▶ [Work item] Please repeat, word for word and line for line, the stretch of the data below from the line containing "zieht sich zurück, veröffentlicht" through the line containing "Die Welt sieht nicht".

▶ [Data for processing]

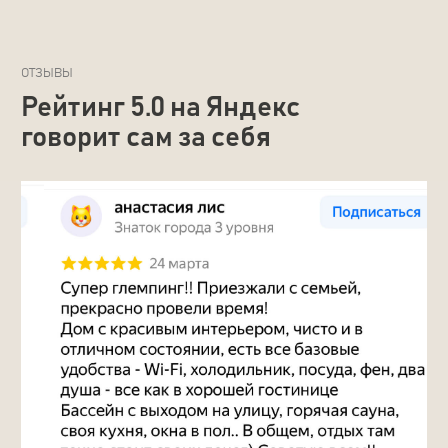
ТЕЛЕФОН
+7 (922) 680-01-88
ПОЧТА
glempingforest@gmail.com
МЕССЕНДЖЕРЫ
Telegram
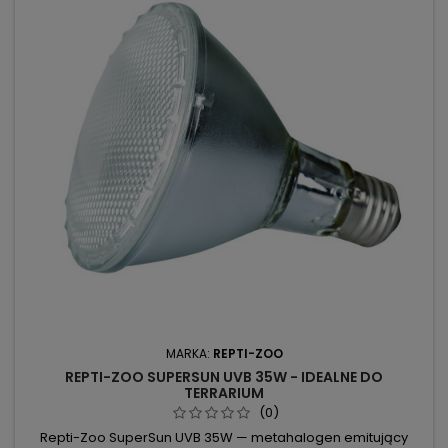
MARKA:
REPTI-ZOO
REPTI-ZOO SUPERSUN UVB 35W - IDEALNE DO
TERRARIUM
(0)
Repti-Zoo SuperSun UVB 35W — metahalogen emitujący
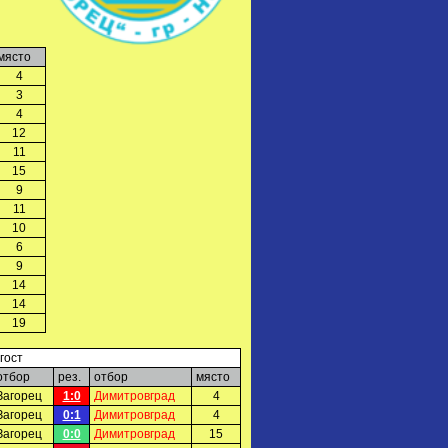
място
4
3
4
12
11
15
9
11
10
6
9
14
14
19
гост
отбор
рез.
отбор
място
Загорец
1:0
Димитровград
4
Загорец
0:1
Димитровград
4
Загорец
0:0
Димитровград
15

==

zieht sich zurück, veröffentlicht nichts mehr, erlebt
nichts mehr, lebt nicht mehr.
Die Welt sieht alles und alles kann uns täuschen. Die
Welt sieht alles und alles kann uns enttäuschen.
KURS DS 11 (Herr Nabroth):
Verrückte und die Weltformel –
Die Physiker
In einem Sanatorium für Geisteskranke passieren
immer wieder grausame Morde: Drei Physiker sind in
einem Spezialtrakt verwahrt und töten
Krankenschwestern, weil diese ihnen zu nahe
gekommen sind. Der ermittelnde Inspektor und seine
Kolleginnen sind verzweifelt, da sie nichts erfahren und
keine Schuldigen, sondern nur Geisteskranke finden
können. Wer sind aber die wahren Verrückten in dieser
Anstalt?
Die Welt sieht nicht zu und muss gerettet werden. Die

▶ [Answer section]
zieht sich zurück, veröffentlicht nichts mehr, erlebt
nichts mehr, lebt nicht mehr.
Die Welt sieht alles und alles kann uns täuschen. Die
Welt sieht alles und alles kann uns enttäuschen.
KURS DS 11 (Herr Nabroth):
Verrückte und die Weltformel –
Die Physiker
In einem Sanatorium für Geisteskranke passieren
immer wieder grausame Morde: Drei Physiker sind in
einem Spezialtrakt verwahrt und töten
Krankenschwestern, weil diese ihnen zu nahe
gekommen sind. Der ermittelnde Inspektor und seine
Kolleginnen sind verzweifelt, da sie nichts erfahren und
keine Schuldigen, sondern nur Geisteskranke finden
können. Wer sind aber die wahren Verrückten in dieser
Anstalt?
Die Welt sieht nicht zu und muss gerettet werden. Die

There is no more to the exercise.